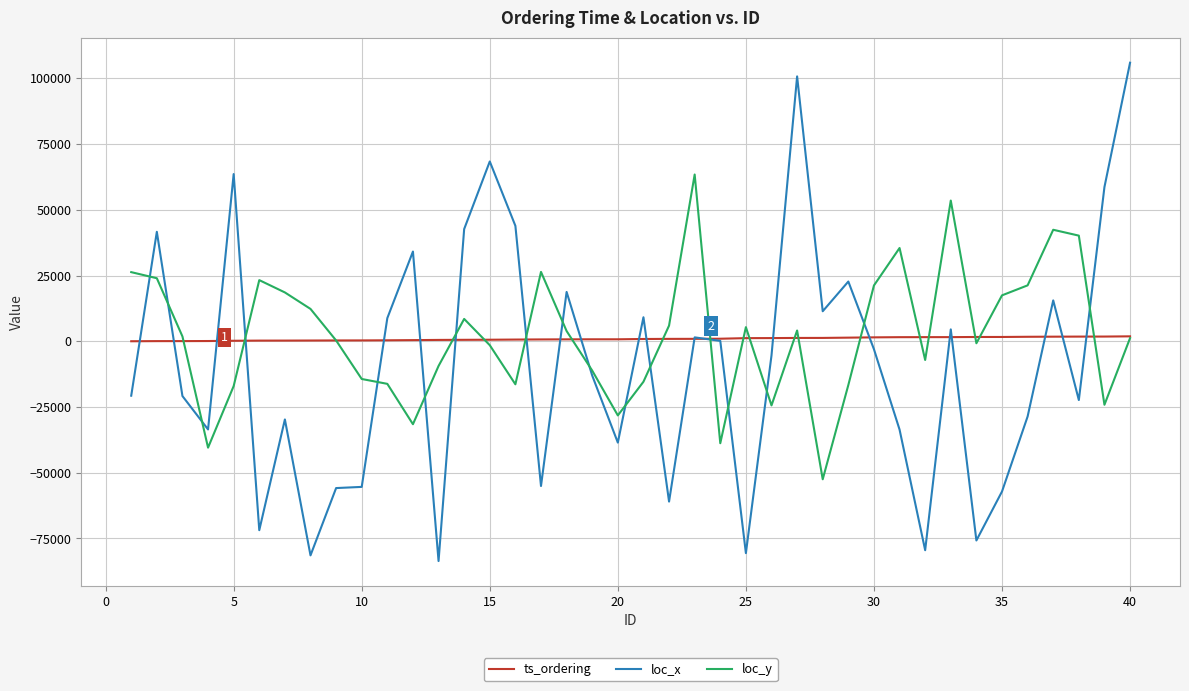

What is the minimum value shown in the chart?

-83590.0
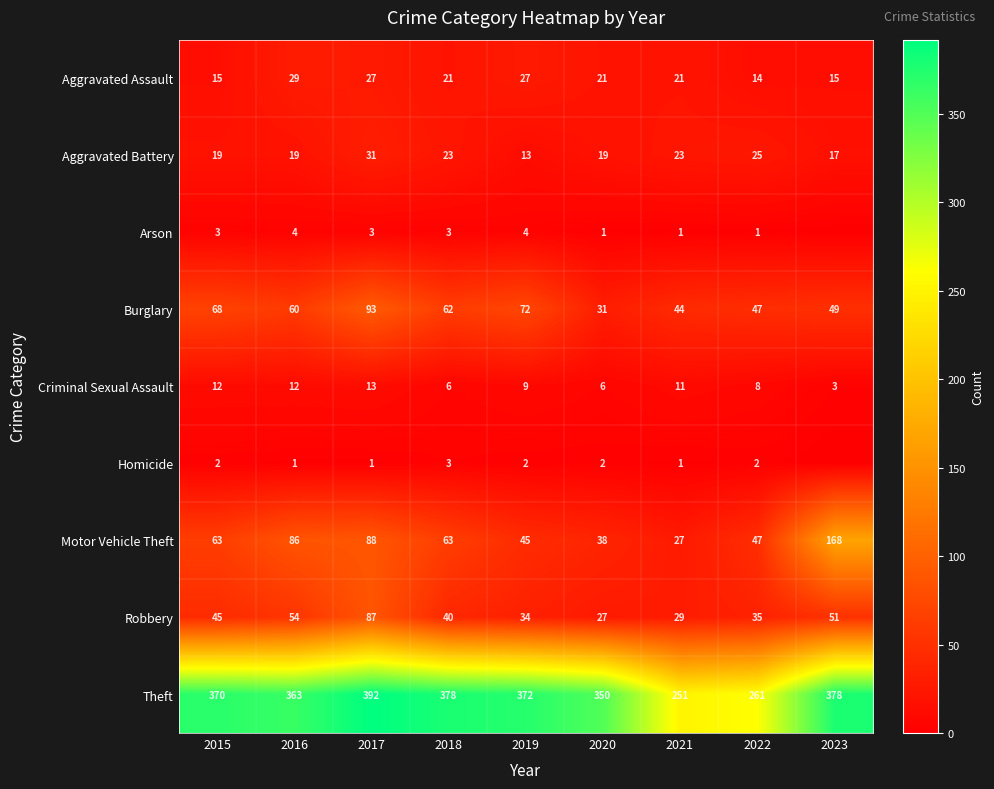

What is the sum of the Theft values at 2020 and 2019?

722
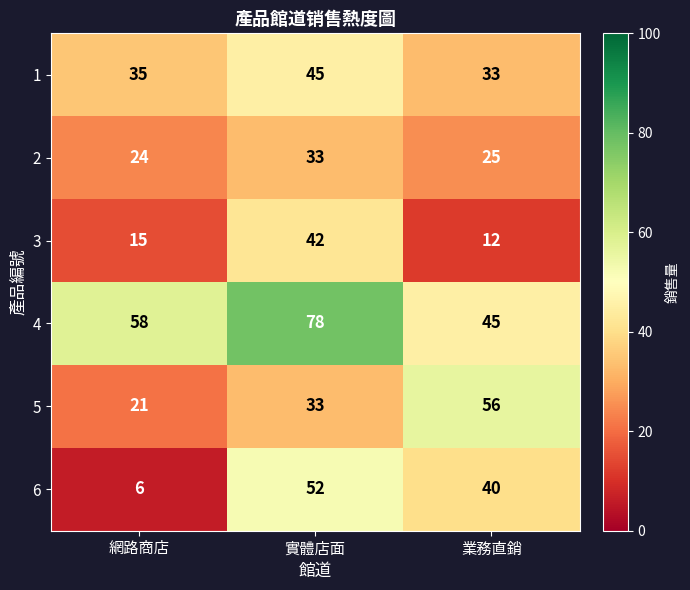

How many data points does each series have?

3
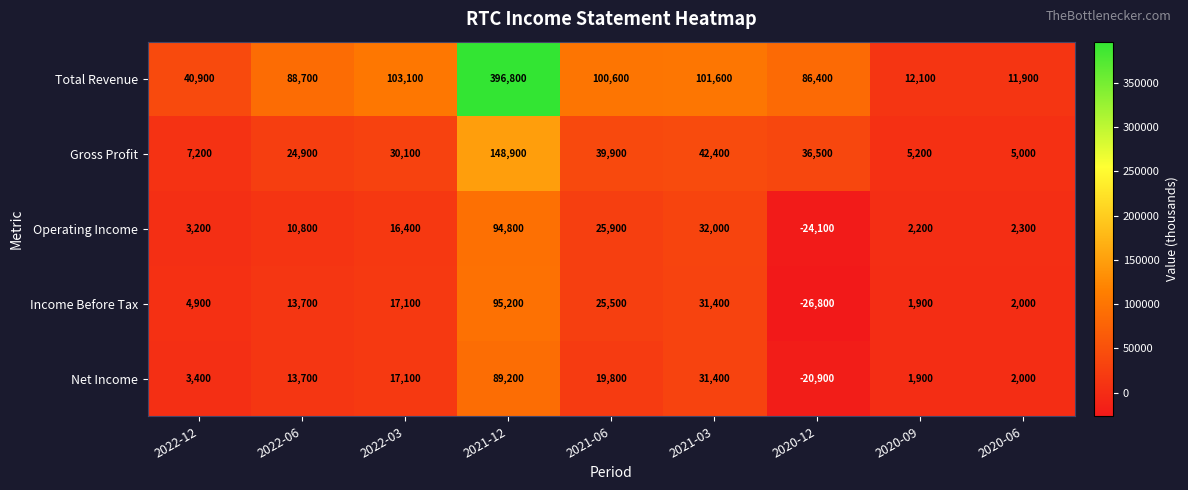

Rank the series by their maximum value, from highest to lowest.

Total Revenue, Gross Profit, Income Before Tax, Operating Income, Net Income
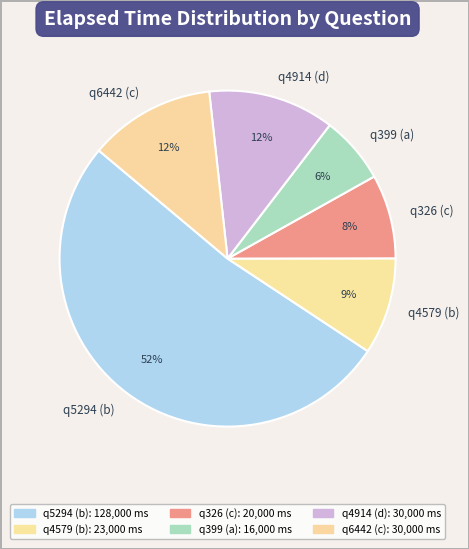

How many slices are in this pie chart?

6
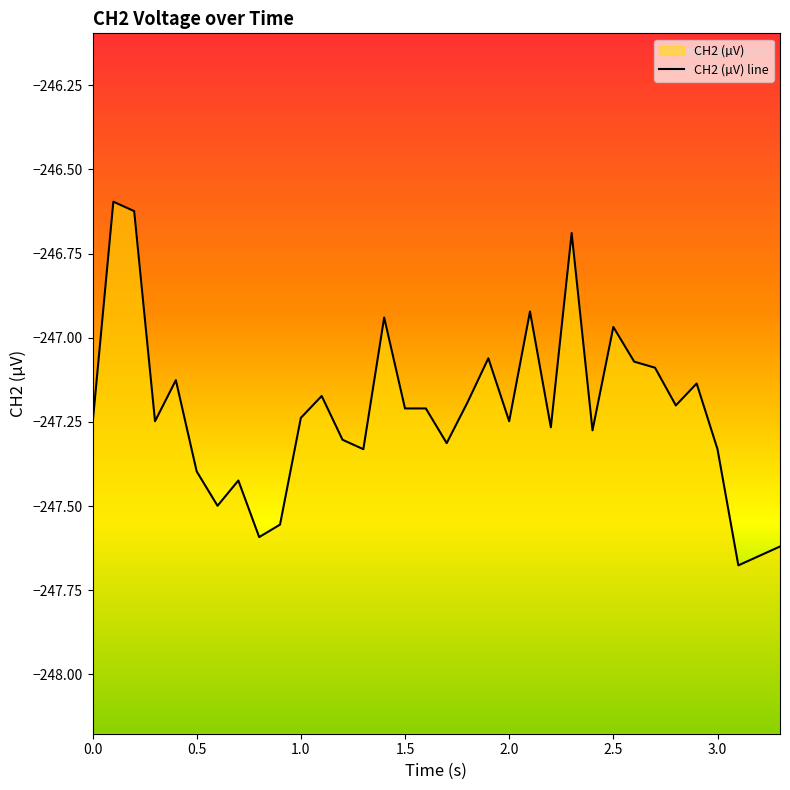

What is the smallest value displayed?

-247.7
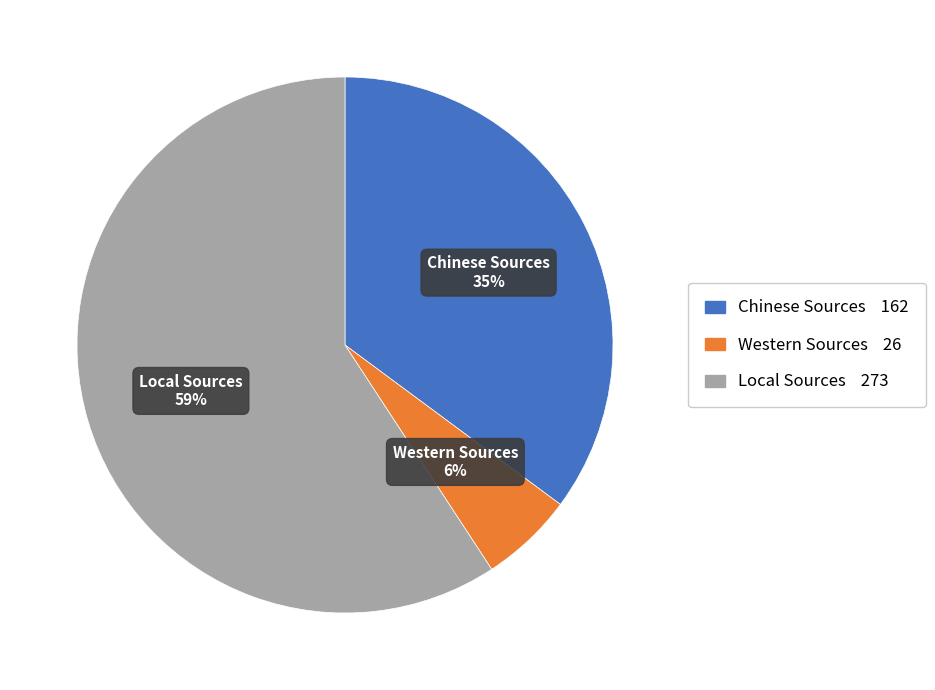

Is it true that Local Sources is 59% of the pie?

True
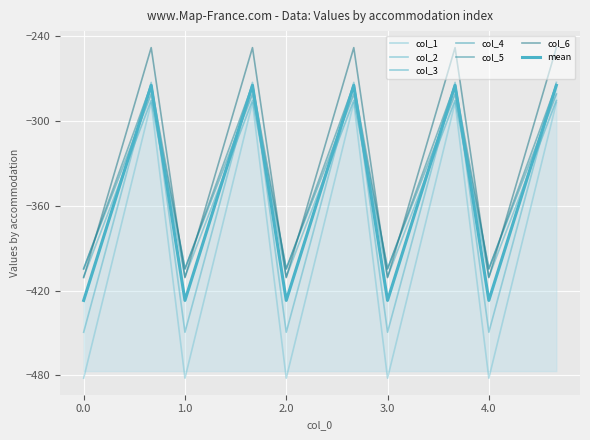

Is this an area chart (filled region under the line)?

Yes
--
(TASK INSTRUCTIONS):
Pick out each line of the listing above that contains the string "chart". Letter case must match.

(YOUR SOLUTION):
What is the minimum value shown in the chart?
How many slices are in this pie chart?
Is this an area chart (filled region under the line)?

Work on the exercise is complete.